As a disease with high mortality, many cytokines and signaling pathways are associated with sepsis. The pro-inflammatory cytokines and chemokines are participating in the pathogenesis of sepsis, especially in early stage. Moreover, the releases and expressions of cytokines are regulated by numerous signaling pathways, including TLR4/ERK pathway. But despite many studies have expounded the pathogenesis of sepsis and the regulation of cytokines in sepsis, how CD38 influence the expressions of related molecules in sepsis are still unknown. The aim of this study is illuminating the alteration of cytokines and signaling pathways in CD38^−/− mice injected with Escherichia coli. Compared with WT mice, E. coli infection results in more severe pulmonary injuries and higher mRNA expressions of cytokines. Compared with E. coli infected WT mice, CD38 knockout leads to aggravated pulmonary injury, increased phosphorylated ERK1/2, p38 and NF-κB p65, and enhanced levels of IL-1β, iNOS and MCP-1. While compared with E. coli infected CD38^−/− mice, TLR4 mutation results in alleviated pulmonary injury, down-regulated phosphorylated ERK1/2 and NF-κB p65, and decreased expressions of IL-1β and MCP-1. CD38 deficiency increased the expressions of IL-1β andMCP-1 and aggravated pulmonary injury through TLR4/ERK/NF-κB pathway in sepsis.

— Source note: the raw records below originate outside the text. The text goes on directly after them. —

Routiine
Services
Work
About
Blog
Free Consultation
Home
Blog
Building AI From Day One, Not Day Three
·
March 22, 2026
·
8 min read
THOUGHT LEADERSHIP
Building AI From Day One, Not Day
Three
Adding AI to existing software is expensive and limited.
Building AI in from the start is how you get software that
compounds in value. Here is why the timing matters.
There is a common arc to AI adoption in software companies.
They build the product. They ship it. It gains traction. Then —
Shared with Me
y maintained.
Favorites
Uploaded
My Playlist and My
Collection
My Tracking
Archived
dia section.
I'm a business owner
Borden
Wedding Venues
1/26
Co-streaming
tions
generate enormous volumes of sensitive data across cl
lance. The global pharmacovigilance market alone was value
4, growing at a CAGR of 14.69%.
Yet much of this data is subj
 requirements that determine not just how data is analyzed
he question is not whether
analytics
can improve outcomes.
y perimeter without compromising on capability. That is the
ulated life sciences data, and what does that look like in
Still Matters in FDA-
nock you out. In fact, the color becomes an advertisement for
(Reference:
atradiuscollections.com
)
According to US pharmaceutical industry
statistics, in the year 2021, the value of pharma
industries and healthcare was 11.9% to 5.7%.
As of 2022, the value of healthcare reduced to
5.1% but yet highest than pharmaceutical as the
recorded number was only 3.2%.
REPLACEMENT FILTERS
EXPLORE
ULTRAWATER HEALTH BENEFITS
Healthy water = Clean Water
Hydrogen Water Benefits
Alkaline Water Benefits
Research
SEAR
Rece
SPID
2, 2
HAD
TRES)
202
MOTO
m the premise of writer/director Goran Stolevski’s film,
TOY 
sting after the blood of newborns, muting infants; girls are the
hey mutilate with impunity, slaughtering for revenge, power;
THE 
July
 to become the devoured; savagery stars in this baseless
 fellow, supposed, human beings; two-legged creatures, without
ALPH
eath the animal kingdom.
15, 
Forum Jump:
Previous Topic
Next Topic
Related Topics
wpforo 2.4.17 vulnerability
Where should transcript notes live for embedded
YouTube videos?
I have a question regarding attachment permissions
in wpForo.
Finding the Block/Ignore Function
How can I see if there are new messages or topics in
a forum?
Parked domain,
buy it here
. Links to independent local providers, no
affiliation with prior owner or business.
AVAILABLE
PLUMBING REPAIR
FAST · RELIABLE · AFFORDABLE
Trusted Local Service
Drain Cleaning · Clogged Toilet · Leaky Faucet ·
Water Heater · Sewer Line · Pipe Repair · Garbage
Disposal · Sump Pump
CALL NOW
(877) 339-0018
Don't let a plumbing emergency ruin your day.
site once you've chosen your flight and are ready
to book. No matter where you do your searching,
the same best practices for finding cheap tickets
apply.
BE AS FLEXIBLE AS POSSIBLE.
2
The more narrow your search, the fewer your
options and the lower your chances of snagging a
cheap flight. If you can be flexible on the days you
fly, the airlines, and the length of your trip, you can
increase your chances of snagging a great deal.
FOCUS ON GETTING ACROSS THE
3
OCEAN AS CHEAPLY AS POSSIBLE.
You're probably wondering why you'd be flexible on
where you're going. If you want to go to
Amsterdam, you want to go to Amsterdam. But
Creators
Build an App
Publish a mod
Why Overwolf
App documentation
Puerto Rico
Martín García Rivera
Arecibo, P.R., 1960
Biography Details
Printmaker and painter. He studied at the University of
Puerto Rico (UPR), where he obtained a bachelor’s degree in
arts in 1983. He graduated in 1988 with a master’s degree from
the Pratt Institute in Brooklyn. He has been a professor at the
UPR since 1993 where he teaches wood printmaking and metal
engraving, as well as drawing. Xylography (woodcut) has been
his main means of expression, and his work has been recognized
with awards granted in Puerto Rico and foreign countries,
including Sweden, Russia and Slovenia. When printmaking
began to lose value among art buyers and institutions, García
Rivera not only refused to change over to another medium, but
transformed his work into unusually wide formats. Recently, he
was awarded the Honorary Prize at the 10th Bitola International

作为一种高死亡率的疾病，许多细胞因子和信号通路与脓毒症有关。促炎细胞因子和趋化因子参与了脓毒症的发病机制，尤其是在早期阶段。此外，细胞因子的释放和表达受多种信号通路的调节，包括TLR4/ERK通路。但尽管已有多项研究阐明了脓毒症的发病机制和脓毒症细胞因子的调控，但CD38如何影响脓毒症相关分子的表达仍是未知数。本研究的目的是阐明注射大肠杆菌的 CD38 ^-/-小鼠中细胞因子和信号通路的改变。与 WT 小鼠相比，大肠杆菌感染导致更严重的肺损伤和更高的细胞因子mRNA表达。与大肠杆菌感染的 WT 小鼠相比，CD38 敲除导致肺损伤加重，磷酸化 ERK1/2、p38 和 NF-κB p65 增加，IL-1β、iNOS 和 MCP-1 水平升高。与大肠杆菌感染的 CD38 ^-/-小鼠相比，TLR4 突变导致肺损伤减轻，磷酸化 ERK1/2 和 NF-κB p65 下调，IL-1β 和 MCP-1 表达降低。CD38缺乏增加了脓毒症患者IL-1β和MCP-1的表达，通过TLR4/ERK/NF-κB通路加重了肺损伤。